Urban America pays most of the taxes... yet is willing to pay for a modern nation... while redders demand tax cuts for their favorite aristocrats. The same way that confederate troops willingly died for a veneer of slaveholders. And that merits respect?

Urban America is in the crosshairs of terror... yet urbanites see no "emergency" or "war" that merits destroying our institutions, values or fiscal health. The only panic is displayed by those screaming "terror!" from the safety of the countryside.

Of course this oversimplifies. There are urban ostriches and lemmings. And there are rural people - even Republicans - who are loyal to America and the future. Still, we cannot ignore any longer the searing, bilious roots of culture war. I am afraid we may have to fight it.

That is why I feel the Ostrich campaign is vital to pursue, even if it seems likely a democrat will win in 08. Because, alas, Hillary or Obama would be intrinsically unable to calm or unite this country. We have already seen what one-third can do, if drenched with hate.

We have to EITHER fight this out at the grassroots and marginalize the haters, by reducing them below 20%... or...

...or draft Al Gore.

Tony Fisk said...

One man alone isn't going to save the world. I think Al Gore is far more effective doing what he does now.

I find it interesting that the climate nay-sayers have made little use of the recent judgment in the UK. Even though it wasn't so much a refutation of 'An Inconvenient Truth' as it was a correction ( nine 'facts' could not be deemed proven.) I'm sure the spin masters could make a meal of that.

Now *this* is crazy talk:

Australian PM-elect Kevin Rudd announces that he intends to:
- ratify Kyoto
- reverse industrial reform (the main thing that bought the Liberals down)
- withdraw troops from Iraq (but not Afghanistan)
- seek to end the head butting over growth vs environment, left vs right, industry vs unions, ie dichotomies in general.

Why, this is.. is just... sane!!?

Actually, even at his most patriarchial, I do not believe Howard has ever been allowed to slip into the same level of divisiveness as the current crop of US cons. He just... lost touch.

I do not see the same cultural divide between urban and rural in Australia. Oh yes, there are tensions, but they aren't really any worse than different life values arising from different lifestyles. Ironically, the tendency is for those in the bush to view city dwellers as the ones who are out of touch. Even in good times, it is a harsh country, once you get away from the coast and over the dividing range, and you need to be a realist to make anything of it. I think the last couple of years have shown climate change to be more than a hypothetical. (The Murray-Darling system has never had the same flow, but just try and contemplate the prospect of the Mississippi running dry!)

Oh well! It remains to be seen whether our new leader can make his actions suit his words.

Anonymous said...

David I agree totally, well stated and that idea may have some traction with a wider audience.

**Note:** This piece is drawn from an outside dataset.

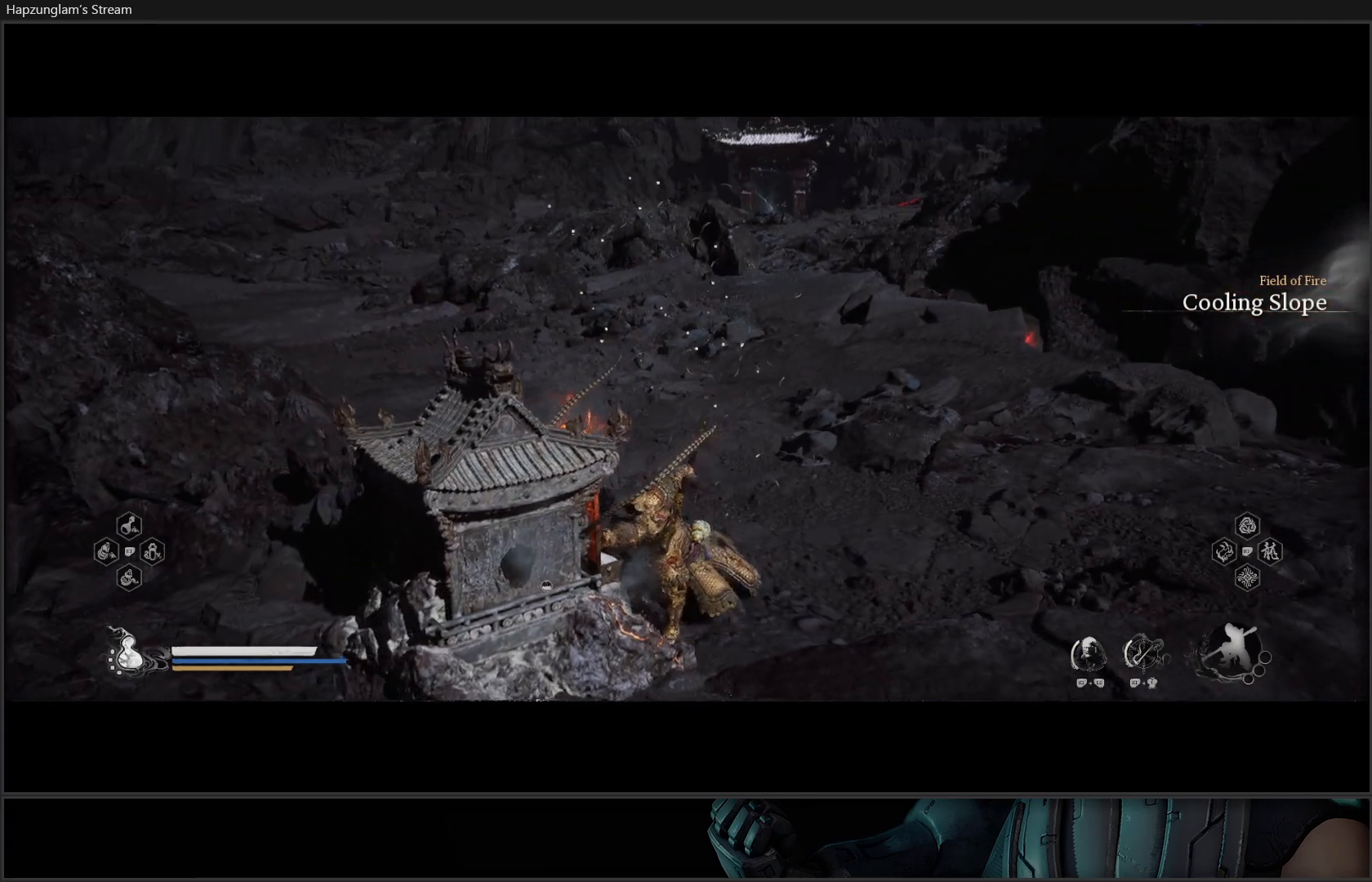
{"buttons": [], "left_stick": "up", "right_stick": "center", "events": [[67, "right_stick", "up"], [234, "right_stick", "up-right"], [401, "right_stick", "center"]]}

I have this theory that Regan and the GOP actually meant what he said about the government being the problem. The GOP see the United states military as part of the government and so started the war in Iraq as a way to destroy it. In their place they put private contractors to replace the work the military used to do. Plus they get to create a new mafia without links to the left or labor unions. Sort of a Manchurian scenario in plain sight. Plus they got away with it in El Salvador with the contras. I am almost finished with Eienstein book by Issacson and was shocked to find that 1938 Hitler was voted “Greatest living person” in a survey of the incoming class at Princeton here in the USA. The way I see it big government is here to stay because people like the economic security it provides and our economy demands it.

Unknown said...

Kudos to Dr. Brin for trying to use reason on the half of the country that wants to take us back to the middle ages. Probably won't work, but it's worth trying. People don't seem to get galvanized politically by logic and facts, but by emotion.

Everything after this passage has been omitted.